__Assigned task__. Within the listing, how many lines hold the word "Stewards"? Give the number by itself.

__Data for processing__.
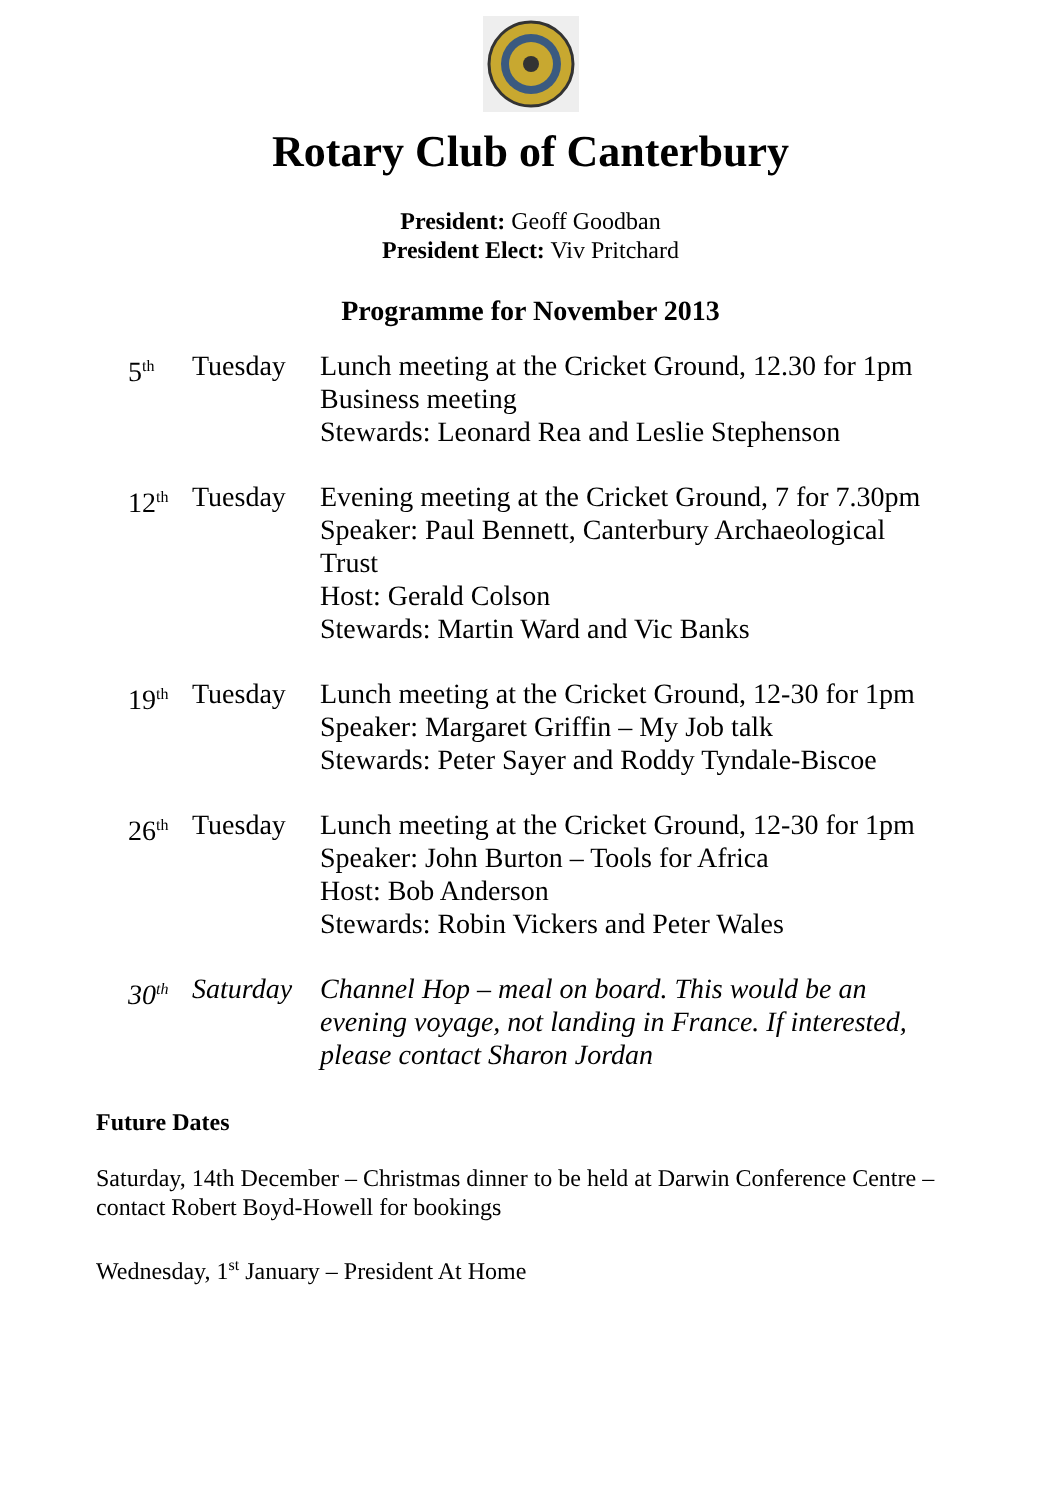Rotary Club of Canterbury
President: Geoff Goodban
President Elect: Viv Pritchard
Programme for November 2013
5<sup>th</sup>
Tuesday Lunch meeting at the Cricket Ground, 12.30 for 1pm
Business meeting
Stewards: Leonard Rea and Leslie Stephenson
12<sup>th</sup>
Tuesday Evening meeting at the Cricket Ground, 7 for 7.30pm
Speaker: Paul Bennett, Canterbury Archaeological Trust
Host: Gerald Colson
Stewards: Martin Ward and Vic Banks
19<sup>th</sup>
Tuesday Lunch meeting at the Cricket Ground, 12-30 for 1pm
Speaker: Margaret Griffin – My Job talk
Stewards: Peter Sayer and Roddy Tyndale-Biscoe
26<sup>th</sup>
Tuesday Lunch meeting at the Cricket Ground, 12-30 for 1pm
Speaker: John Burton – Tools for Africa
Host: Bob Anderson
Stewards: Robin Vickers and Peter Wales
30<sup>th</sup>
Saturday
Channel Hop – meal on board. This would be an evening voyage, not landing in France. If interested, please contact Sharon Jordan
Future Dates
Saturday, 14th December – Christmas dinner to be held at Darwin Conference Centre – contact Robert Boyd-Howell for bookings
Wednesday, 1<sup>st</sup> January – President At Home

__Completed task__. 4